Часть первая. От ополчения до партизан. Июнь 1941 — август 1942
Глава первая.
Июнь — сентябрь 1941
О грусти. — 22 июня. — Солдаты. — На марше. — Мотоциклисты. — Под Ельней. — Медсестра Тоня. — Строим операционную
Тоска или грусть почему-то нападают в светлые, тихие солнечные дни; все озарено солнцем, легкие тени скользят по земле от далеких светлых облаков; слышны где-то голоса людей, появляясь и исчезая; в комнате в окно бьются мухи, жужжа и ударяясь о стекло, хотя рядом отворена створка. В открытое окно падает луч солнца, и вся комната наполнена отраженным светом весеннего дня; казалось бы, полный покой должен окутать душу, а в ней рождаются воспоминания и стремление куда-то, тянущие в прошлое, встают картины детства и первая любовь, мои товарищи… — но во всем нет завершения, от этого делается грустно. Картины выплывают, все озаренные таким же солнцем, и хочется вернуться туда, еще раз пережить те минуты, встречи, как жаль, что я не ценил прошлого и не мог выпить, все впитывая в себя, все ощущения чудесного, неповторимого детства. То я вижу берег Ворсклы с водяными мельницами и в тени фигурку загорелой девочки, мне хочется много-много сказать о своей любви, но стеснение сковало меня, и я только смотрю и говорю ей о совсем неинтересном, постороннем. Почему я не сказал ей, не получил ответа? — от этого делается грустно на душе… Я люблю вспоминать встречу с Галочкой, но опять грусть наполняет меня, мне хотелось бы остановить время и видеть ее в белом платье на ветру, с упругим и прохладным телом после купания, ветер треплет ей волосы, закрывая лицо… Или вот она сидит, закинув руки за голову, и на коленях у нее цветы, такой я ее нарисовал по фотографии в плену, когда ко мне вернулось зрение и мне хотелось хоть чем-то закрепить, остановить видение, испытать грусть о пронесшемся… Как хочется повторить, остановить те минуты, но в мире, как видно, ничего ни остановить, ни повторить невозможно.
Тихо, только крик петуха и говор людей откуда-то издалека доносятся, все окутано ленивым светом солнца, и все бегут тени облаков, и нельзя ни остановить их, ни уйти с ними куда-то, где, кажется, кипит веселье и много хороших желанных людей, и уйдет тогда грусть, но где это?.. Я брожу по комнатам дома, вот здесь стояла Галя и я ее фотографировал — как бы кусочек оторвавшейся прошедшей жизни, и этого нет, и не повторится, и от этого становится все опустошенным; все, где мы были вместе и вместе впитывали впечатления, делается неполным, и чувствуешь время ушедшее и разделяющее с прошлым…

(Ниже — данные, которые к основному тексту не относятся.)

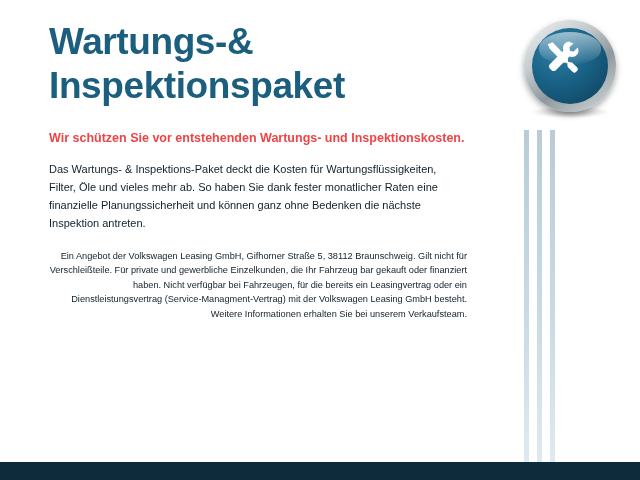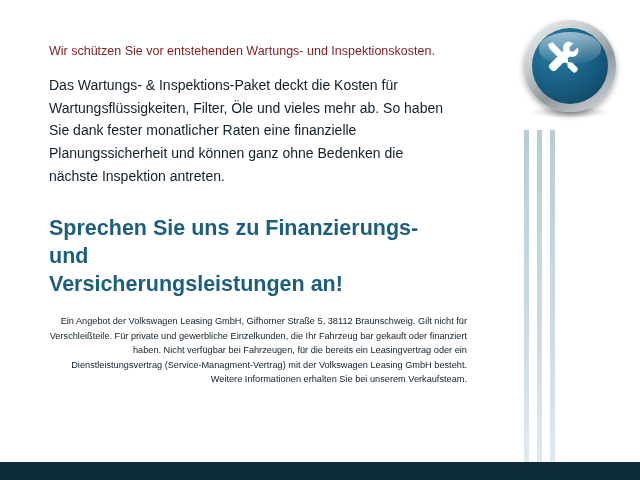--- a/index.html
+++ b/index.html
@@ -175,6 +175,10 @@
   </div>
 
   <div class="content">
+    <h1 class="title">
+      <span>Wartungs-&amp;</span>
+      <span class="line2">Inspektionspaket</span>
+    </h1>
 
     <p class="lead">Wir schützen Sie vor entstehenden Wartungs- und Inspektionskosten.</p>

Страницы первых дней войны. Серо-синие тяжелые облака с красной полосой горизонта, мы торопимся из кинотеатра домой к сыну, и тут начинается первая тревога. Совет Гали найти свое место в жизни, и мы всюду добиваемся, чтобы попасть на фронт. И вот наконец мы записаны и острижены…
Странно устроен человек, мне всегда больше всего было жаль несвершившегося, неудовлетворенного. Мы стояли в школе перед отправкой на фронт и почувствовали, как сразу была за нами закрыта дверь на свободу, и хотелось мучительно вырваться, побыть хотя бы минуту по ту сторону двери. В этот день, солнечный и жаркий, нас построили во дворе, а потом выпустили на улицу к нашим женам, которые стояли у железной ограды, впившись в наш строй глазами. Я протиснулся к своей жене, обнял ее, и мы здесь же, в толпе, целовались, как и другие, никого не стесняясь, я обнимал ее, мы старались как бы оставить, впитать в себя память о каждом прикосновении. Мы вышли из толпы и стояли под деревом, уже вечерело, вот-вот должна раздаться команда вернуться, я целовал жену, и ее и мое тело испытывали жгучее желание друг друга, никого не было, и, стоя в тени деревьев, она решилась, но у меня пронеслась мысль: а вдруг кто-то увидит? — и я не взял то, что могут отдать люди как самое лучшее чувство на земле, если оно рождено любовью.
Глава вторая.
Начало октября 1941
Что остается от солдата. — Выход на рубеж. — Хлеб. — Листовки. — Ложная тревога. — «Русь, спать иди!» — Первая атака. — В окружении. — Паника
…Опять мы движемся. Нам сказали, что немцы прорвались под Вязьмой и нас направляют на ликвидацию прорыва. Мы находимся недалеко от города Холм-Жирковский.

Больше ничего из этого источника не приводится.